RFR: 8292296: Use multiple threads to process ParallelGC deferred updates [v2]

Wed Sep 21 09:18:45 UTC 2022

On Wed, 21 Sep 2022 08:23:05 GMT, Nick Gasson <ngasson at openjdk.org> wrote:

>> This is a follow-up to an initial patch I posted a while back to hotspot-gc-dev:
>> 
>> https://mail.openjdk.org/pipermail/hotspot-gc-dev/2022-August/039905.html
>> 
>> The problem here is that some applications including SPECjbb spend a lot of time in the "Deferred Updates" stage of parallel compaction if they happen to generate a lot of objects that cross region boundaries.
>> 
>> The patch above is parallelising the existing serial processing of deferred updates on the main VM thread.  However I think we can solve this in a simpler way by instead having each GC worker thread keep a private list of the deferred objects it encountered during compaction, and then once all regions have been compacted, process its private list of deferred updates.
>> 
>> We know that `compaction_with_stealing_work()` won't return until all regions have been compacted because otherwise
>> `terminator->offer_termination()` would return false and the worker thread would attempt to steal tasks from another thread.
>> 
>> The advantage of this approach over a separate parallel deferred updates step is that we don't have to worry about adding heuristics for when and how many worker threads to start up, which has the potential to cause regressions in some cases.  Processing the deferred objects on the worker thread shouldn't be any slower than the existing serial scan on the VM thread, even if all the deferred objects end up on the queue of one thread (there's no attempt to balance or work-steal between threads).  We also avoid having to scan each region for deferred objects in the common case where there are none in a space.
>> 
>> The new per-thread deferred objects list is dynamically allocated but its size is bounded by the number of 512k heap regions as we will push at most one pointer per region.
>> 
>> With SPECjbb on AWS c7g.16xlarge I see median full GC pause times reduce by around 20% with a corresponding ~1% increase in critical-jOPS averaged over several runs.  On the "derby" benchmark from SPECjvm I also see an improvement in median full GC pause times of around 11%.  I tried a variety of other benchmarks from Dacapo and SPECjvm but I couldn't see any other significant effect: it seems quite dependent on the type and size of objects allocated.
>> 
>> Tested tier1-3 with -XX:+UseParallelGC.
>
> Nick Gasson has updated the pull request incrementally with one additional commit since the last revision:
> 
>   Make assert more strict

Marked as reviewed by tschatzl (Reviewer).

-------------

PR: https://git.openjdk.org/jdk/pull/10313

YOUR TASK. Write out the passage of the review thread on ParallelGC deferred updates from "Wed Sep 21 09:18:45" up to and including "cross region boundaries.", word for word. The material that follows has no connection to the review thread on ParallelGC deferred updates.

DATASET EXCERPTS.

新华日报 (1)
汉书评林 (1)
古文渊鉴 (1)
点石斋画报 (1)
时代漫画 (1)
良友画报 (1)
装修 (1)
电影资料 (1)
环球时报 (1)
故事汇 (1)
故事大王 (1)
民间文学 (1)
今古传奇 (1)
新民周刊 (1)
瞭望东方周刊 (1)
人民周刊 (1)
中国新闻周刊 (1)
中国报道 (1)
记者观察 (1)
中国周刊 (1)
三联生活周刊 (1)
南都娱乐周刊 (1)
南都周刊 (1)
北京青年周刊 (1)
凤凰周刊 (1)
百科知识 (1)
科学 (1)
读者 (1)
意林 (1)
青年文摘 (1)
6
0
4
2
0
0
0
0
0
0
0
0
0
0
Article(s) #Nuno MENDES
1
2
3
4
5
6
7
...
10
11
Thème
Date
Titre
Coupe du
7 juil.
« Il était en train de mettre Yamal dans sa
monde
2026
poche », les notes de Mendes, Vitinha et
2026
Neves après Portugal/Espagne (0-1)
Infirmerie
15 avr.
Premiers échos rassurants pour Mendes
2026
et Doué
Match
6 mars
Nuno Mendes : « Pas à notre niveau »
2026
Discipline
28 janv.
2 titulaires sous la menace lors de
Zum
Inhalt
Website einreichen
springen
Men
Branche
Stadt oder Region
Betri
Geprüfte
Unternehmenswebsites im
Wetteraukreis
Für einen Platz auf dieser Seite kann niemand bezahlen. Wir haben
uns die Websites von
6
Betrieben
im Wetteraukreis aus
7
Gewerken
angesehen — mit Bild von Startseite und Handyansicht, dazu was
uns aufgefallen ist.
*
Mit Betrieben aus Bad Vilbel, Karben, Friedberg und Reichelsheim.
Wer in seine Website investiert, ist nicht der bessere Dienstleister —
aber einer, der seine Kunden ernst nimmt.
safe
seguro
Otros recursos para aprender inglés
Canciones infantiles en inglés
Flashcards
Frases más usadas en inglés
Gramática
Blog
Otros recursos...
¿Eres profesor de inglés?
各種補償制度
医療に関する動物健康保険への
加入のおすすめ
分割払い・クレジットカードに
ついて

ANSWER SPACE.
Wed Sep 21 09:18:45 UTC 2022

On Wed, 21 Sep 2022 08:23:05 GMT, Nick Gasson <ngasson at openjdk.org> wrote:

>> This is a follow-up to an initial patch I posted a while back to hotspot-gc-dev:
>> 
>> https://mail.openjdk.org/pipermail/hotspot-gc-dev/2022-August/039905.html
>> 
>> The problem here is that some applications including SPECjbb spend a lot of time in the "Deferred Updates" stage of parallel compaction if they happen to generate a lot of objects that cross region boundaries.